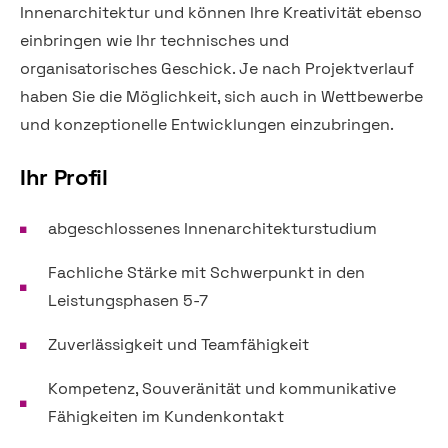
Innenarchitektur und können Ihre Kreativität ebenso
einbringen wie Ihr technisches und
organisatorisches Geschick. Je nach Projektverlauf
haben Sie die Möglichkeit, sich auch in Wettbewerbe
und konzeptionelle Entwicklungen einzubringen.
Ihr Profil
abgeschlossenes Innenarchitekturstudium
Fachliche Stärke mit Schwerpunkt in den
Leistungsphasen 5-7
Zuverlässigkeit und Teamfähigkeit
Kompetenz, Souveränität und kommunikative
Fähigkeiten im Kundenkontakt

**JOB**
From the line containing "Fachliche Stärke mit Schwerpunkt in den" to the last line above, repeat every line exactly and nothing else.

**ANSWER FOR THE TASK**
Fachliche Stärke mit Schwerpunkt in den
Leistungsphasen 5-7
Zuverlässigkeit und Teamfähigkeit
Kompetenz, Souveränität und kommunikative
Fähigkeiten im Kundenkontakt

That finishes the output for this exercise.